Consider the plane with equation \(4x - 2y - z = 1\) and the line given by the parametric equations

     \(x = 3 - 2\lambda \)

     \(y = (2k - 1) + \lambda \)

     \(z = - 1 + k\lambda .\)

Given that the line is perpendicular to the plane, find

(a)     the value of k;

(b)     the coordinates of the point of intersection of the line and the plane.

(a)     \(\boldsymbol{a} = \left( {\begin{array}{*{20}{c}}
  4 \\
  { - 2} \\
  { - 1}
\end{array}} \right) \bot \) to the plane     \(\boldsymbol{e} = \left( {\begin{array}{*{20}{c}}
  { - 2} \\
  1 \\
  k
\end{array}} \right)\) is parallel to the line     (A1)(A1)

Note: Award A1 for each correct vector written down, even if not identified.

line \( \bot \) plane \( \Rightarrow \) \(\boldsymbol{e}\) parallel to \(\boldsymbol{a}\)

since \(\left( {\begin{array}{*{20}{c}}
  4 \\
  { - 2} \\
  { - 1}
\end{array}} \right) = t\left( {\begin{array}{*{20}{c}}
  { - 2} \\
  1 \\
  k
\end{array}} \right) \Rightarrow k = \frac{1}{2}\)     (M1)A1

(b)     \(4(3 - 2\lambda ) - 2\lambda - \left( { - 1 + \frac{1}{2}\lambda } \right) = 1\)     (M1)(A1)

Note: FT their value of k as far as possible.
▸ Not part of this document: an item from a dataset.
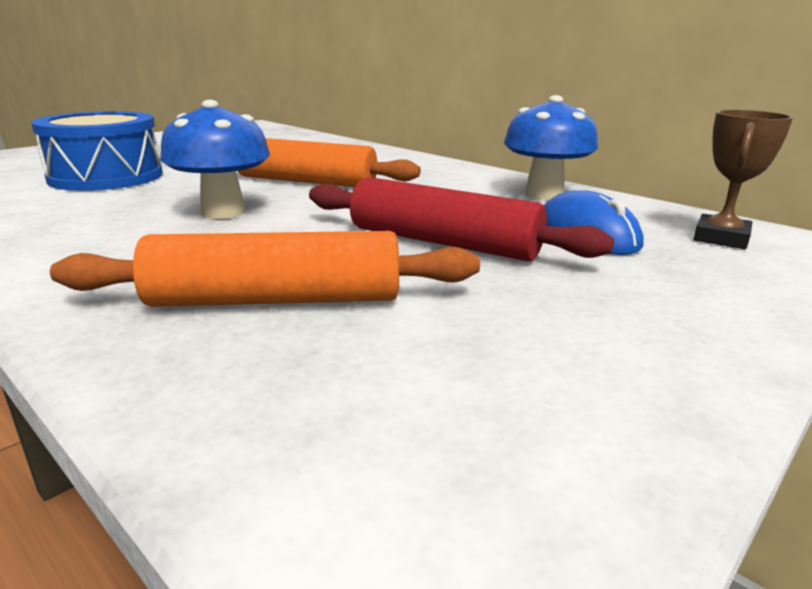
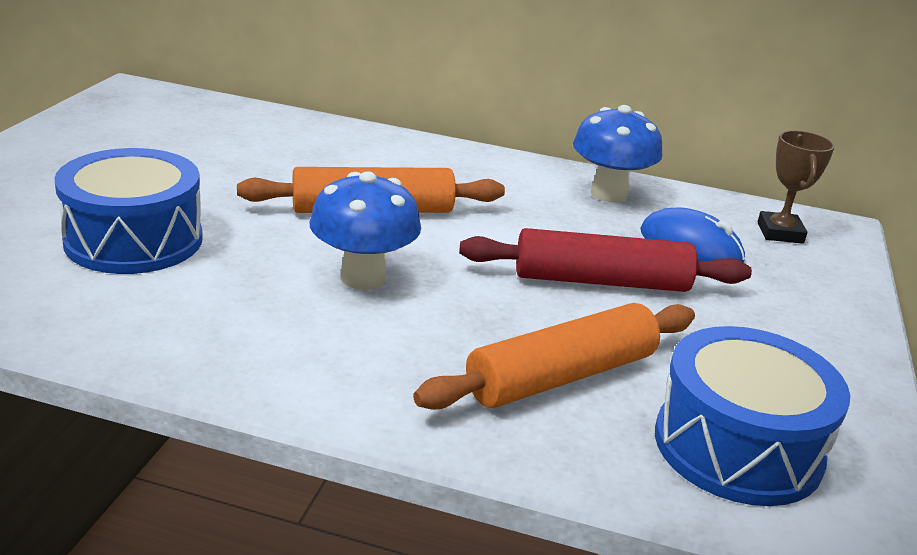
camera: 30 degrees left, 5 degrees up
(385, 413) = (737, 447): none -> blue drum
\(\lambda = \frac{8}{7}\)     A1

\({\text{P}}\left( {\frac{5}{7},\frac{8}{7}, - \frac{3}{7}} \right)\)     A1

[8 marks]

Solutions to this question were often disappointing. In (a), some candidates found the value of k, incorrectly, by taking the scalar product of the normal vector to the plane and the direction of the line. Such candidates benefitted partially from follow through in (b) but not fully because their line turned out to be parallel to the plane and did not intersect it.